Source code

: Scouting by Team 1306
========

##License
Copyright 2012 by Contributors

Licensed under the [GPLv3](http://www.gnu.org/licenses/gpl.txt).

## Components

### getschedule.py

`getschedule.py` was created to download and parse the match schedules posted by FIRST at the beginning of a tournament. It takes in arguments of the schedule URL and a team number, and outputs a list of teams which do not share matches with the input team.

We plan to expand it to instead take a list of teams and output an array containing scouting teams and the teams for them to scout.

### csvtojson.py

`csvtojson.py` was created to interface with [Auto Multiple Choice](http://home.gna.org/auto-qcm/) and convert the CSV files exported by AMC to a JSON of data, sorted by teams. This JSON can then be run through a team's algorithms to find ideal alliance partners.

::::

**Activity**
I need each line above reproduced exactly.

**Your solution**
Source code

: Scouting by Team 1306
========

##License
Copyright 2012 by Contributors

Licensed under the [GPLv3](http://www.gnu.org/licenses/gpl.txt).

## Components

### getschedule.py

`getschedule.py` was created to download and parse the match schedules posted by FIRST at the beginning of a tournament. It takes in arguments of the schedule URL and a team number, and outputs a list of teams which do not share matches with the input team.

We plan to expand it to instead take a list of teams and output an array containing scouting teams and the teams for them to scout.

### csvtojson.py

`csvtojson.py` was created to interface with [Auto Multiple Choice](http://home.gna.org/auto-qcm/) and convert the CSV files exported by AMC to a JSON of data, sorted by teams. This JSON can then be run through a team's algorithms to find ideal alliance partners.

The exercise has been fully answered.